[ACTIVITY 1] Count the lines in the rows below that contain the word "Zeitraum", with case counting, and give only the number.

[TEXT FOR ANALYSIS]
_ _ _ _ _ _ _

By the Jacksonian era of the 1830s, the Fourth of July was the most important national holiday. Authorities in Washington were eager to develop national symbols, to encourage the nationalistic pride and confidence in a country which undoubtedly had severe sectional problems by the middle of the century: i.e. negro slavery in the South, steady movement to the West, and problems of urbanization and industrialization in the North.

In search for these symbols, it is interesting to notify, that the nation turned, not to England which it had rejected, but to Greece and Rome (particularly to Rome, "the most powerful republic in history"). Thus the Eagle furnished an equivalent for the British Lion, while the Great Seal of the United States, adopted in 1776, with its slogan of "E Pluribus Unum" was directly derived from similar Roman apparatus. Roman architecture furnished patterns for American public buildings. The upper house of the Congress became a Senate. Even Horatio Greenough's statue of George Washington, done in 1841, clothed him in a Roman toga.

_ _ _ _ _ _ _

[RECORD SET]
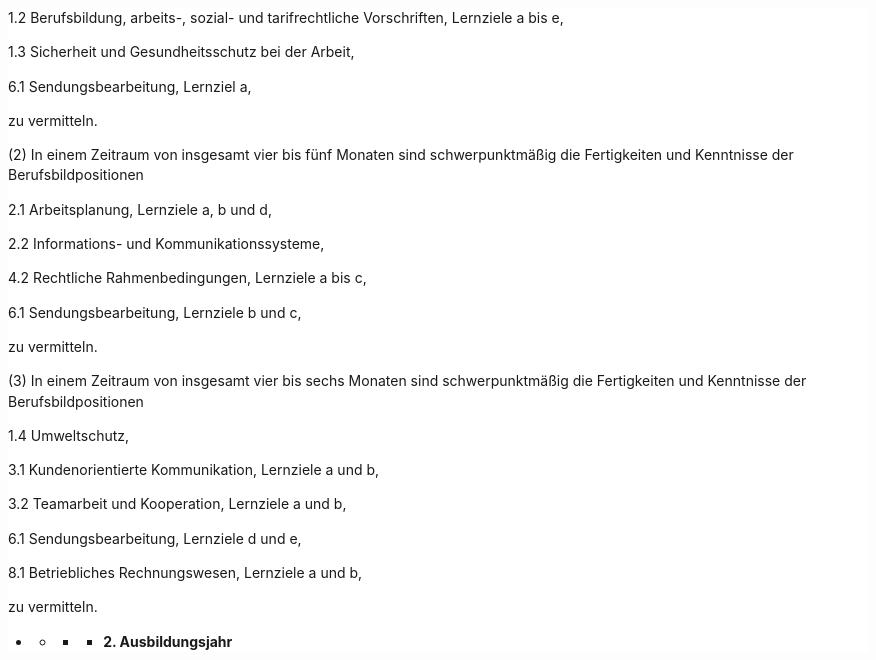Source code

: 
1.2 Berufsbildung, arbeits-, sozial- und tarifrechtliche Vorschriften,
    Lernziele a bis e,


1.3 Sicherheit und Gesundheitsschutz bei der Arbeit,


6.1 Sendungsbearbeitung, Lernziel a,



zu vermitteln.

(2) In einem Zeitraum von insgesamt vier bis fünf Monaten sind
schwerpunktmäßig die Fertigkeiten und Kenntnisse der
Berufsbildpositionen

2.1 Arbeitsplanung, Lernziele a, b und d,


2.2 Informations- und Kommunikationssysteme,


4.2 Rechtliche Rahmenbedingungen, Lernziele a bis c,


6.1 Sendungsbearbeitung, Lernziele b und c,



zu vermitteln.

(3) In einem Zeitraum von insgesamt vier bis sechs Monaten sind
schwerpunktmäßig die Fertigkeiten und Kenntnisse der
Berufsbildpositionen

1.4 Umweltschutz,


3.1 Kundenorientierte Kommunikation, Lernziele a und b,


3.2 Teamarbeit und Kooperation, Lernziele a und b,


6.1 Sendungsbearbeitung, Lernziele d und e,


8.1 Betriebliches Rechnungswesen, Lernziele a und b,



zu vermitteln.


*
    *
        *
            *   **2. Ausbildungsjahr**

_ _ _ _ _ _ _

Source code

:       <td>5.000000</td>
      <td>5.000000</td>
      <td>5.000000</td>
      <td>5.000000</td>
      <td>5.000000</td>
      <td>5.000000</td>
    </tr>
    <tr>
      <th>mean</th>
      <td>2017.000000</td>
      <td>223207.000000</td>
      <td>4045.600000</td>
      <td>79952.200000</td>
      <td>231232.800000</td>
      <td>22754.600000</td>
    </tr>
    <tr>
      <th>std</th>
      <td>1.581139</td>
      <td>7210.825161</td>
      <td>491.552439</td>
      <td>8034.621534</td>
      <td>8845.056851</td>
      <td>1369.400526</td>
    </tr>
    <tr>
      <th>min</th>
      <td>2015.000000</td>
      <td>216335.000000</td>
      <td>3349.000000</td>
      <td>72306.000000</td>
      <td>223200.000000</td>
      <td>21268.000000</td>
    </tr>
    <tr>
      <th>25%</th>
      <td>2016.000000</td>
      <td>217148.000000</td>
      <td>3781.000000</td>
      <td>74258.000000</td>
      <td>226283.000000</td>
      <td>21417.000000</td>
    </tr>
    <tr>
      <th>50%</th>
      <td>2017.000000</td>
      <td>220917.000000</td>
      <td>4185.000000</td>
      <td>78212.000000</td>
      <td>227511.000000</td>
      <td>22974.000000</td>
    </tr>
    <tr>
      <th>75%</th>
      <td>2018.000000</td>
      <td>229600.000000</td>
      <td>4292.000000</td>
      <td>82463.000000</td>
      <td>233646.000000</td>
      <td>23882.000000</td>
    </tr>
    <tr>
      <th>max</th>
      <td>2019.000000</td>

_ _ _ _ _ _ _

[ACTIVITY 2] Rewrite the passage on American national symbols between "By the Jacksonian" and "in the North.", inclusive, changing "Authorities" to "Officials".

[EXERCISE ANSWER 1] 2

[EXERCISE ANSWER 2]
By the Jacksonian era of the 1830s, the Fourth of July was the most important national holiday. Officials in Washington were eager to develop national symbols, to encourage the nationalistic pride and confidence in a country which undoubtedly had severe sectional problems by the middle of the century: i.e. negro slavery in the South, steady movement to the West, and problems of urbanization and industrialization in the North.